→ **Problem to solve**
Transcribe the text lines of every row below character for character, omitting the pictures.

→ **Materials provided**
** Begin **
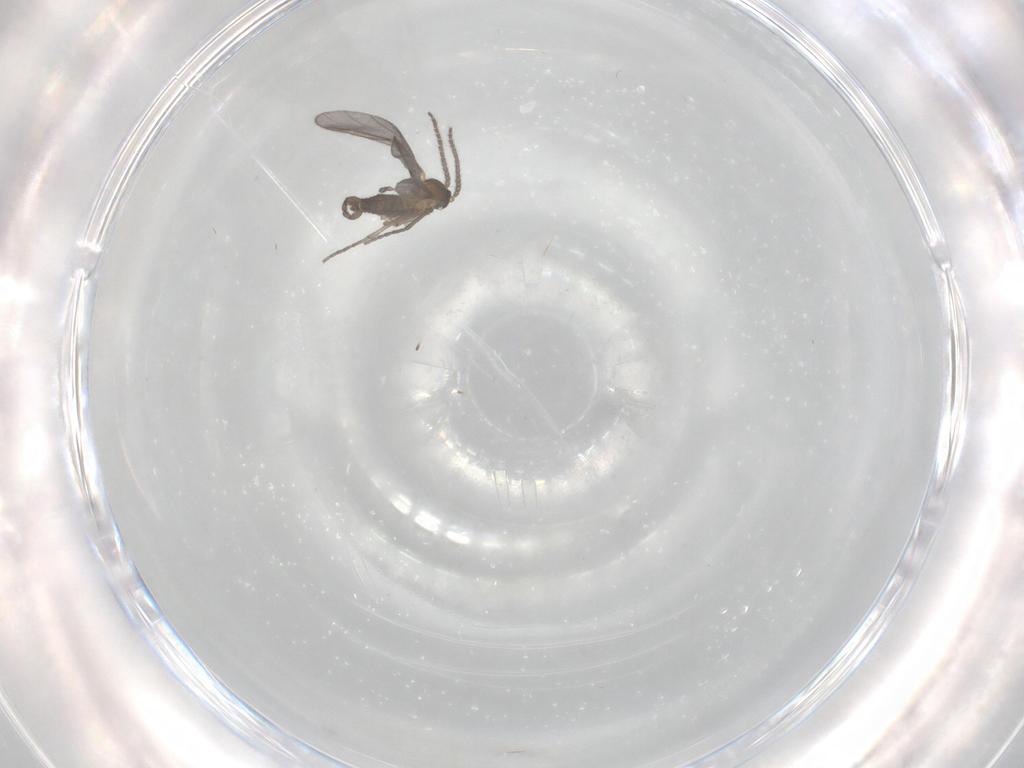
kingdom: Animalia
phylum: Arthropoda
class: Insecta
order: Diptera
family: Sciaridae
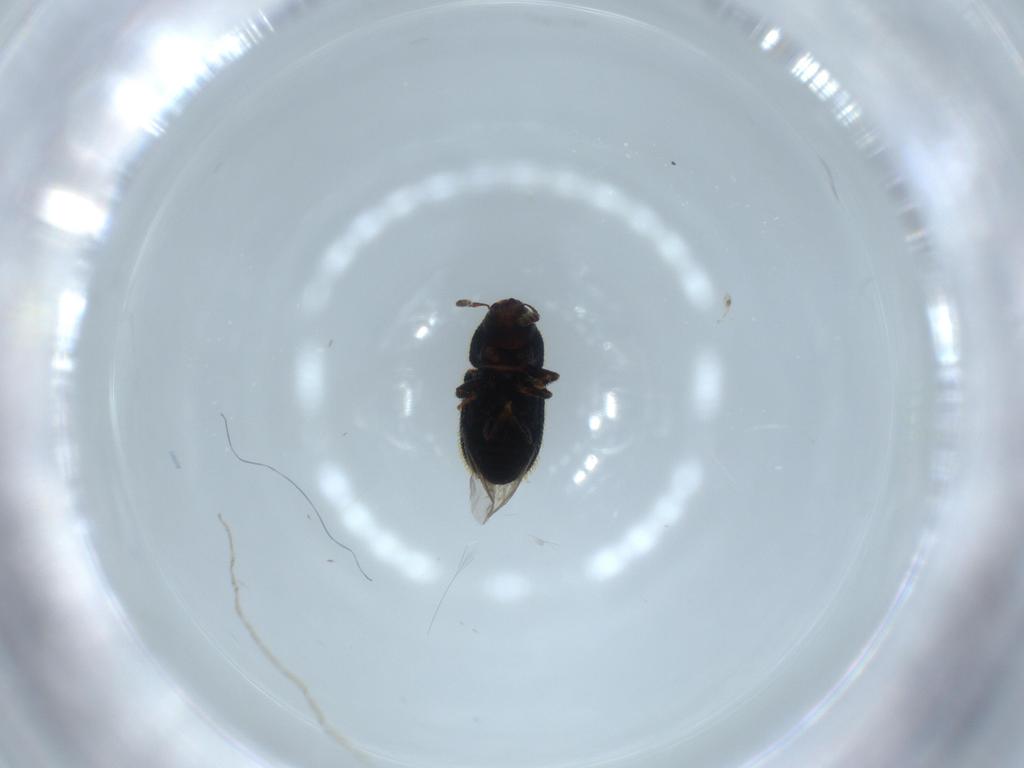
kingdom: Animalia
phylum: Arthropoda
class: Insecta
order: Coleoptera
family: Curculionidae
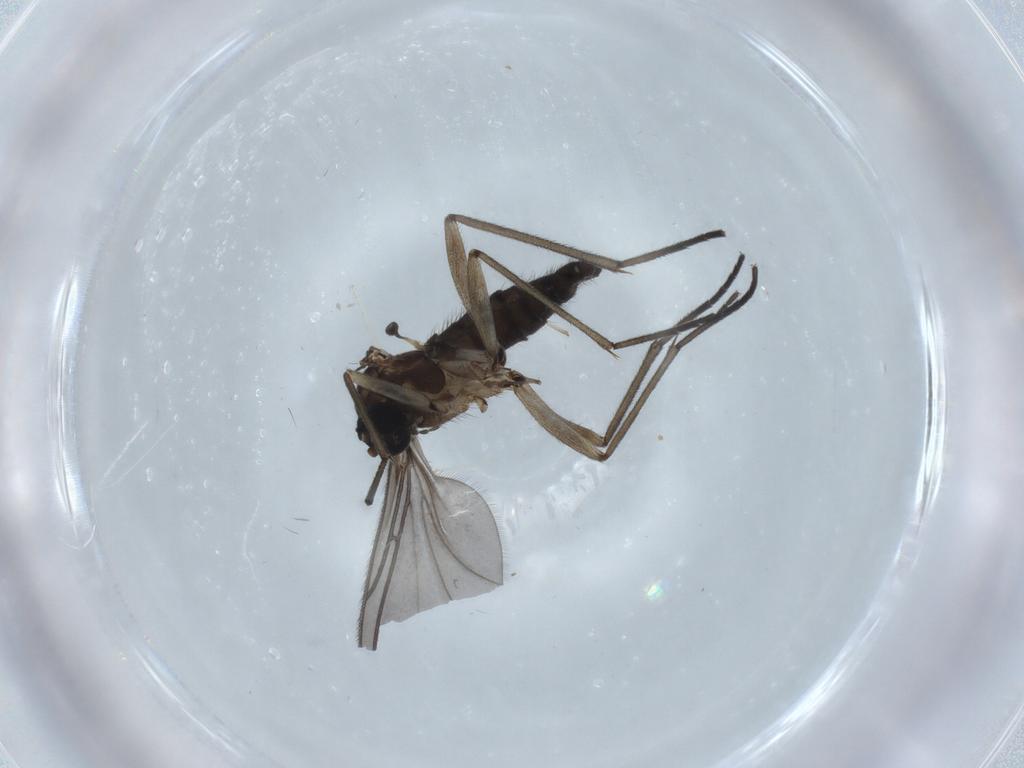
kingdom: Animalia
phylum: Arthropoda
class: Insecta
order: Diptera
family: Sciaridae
** End **
→ **Answer to the exercise**
kingdom: Animalia
phylum: Arthropoda
class: Insecta
order: Diptera
family: Sciaridae
kingdom: Animalia
phylum: Arthropoda
class: Insecta
order: Coleoptera
family: Curculionidae
kingdom: Animalia
phylum: Arthropoda
class: Insecta
order: Diptera
family: Sciaridae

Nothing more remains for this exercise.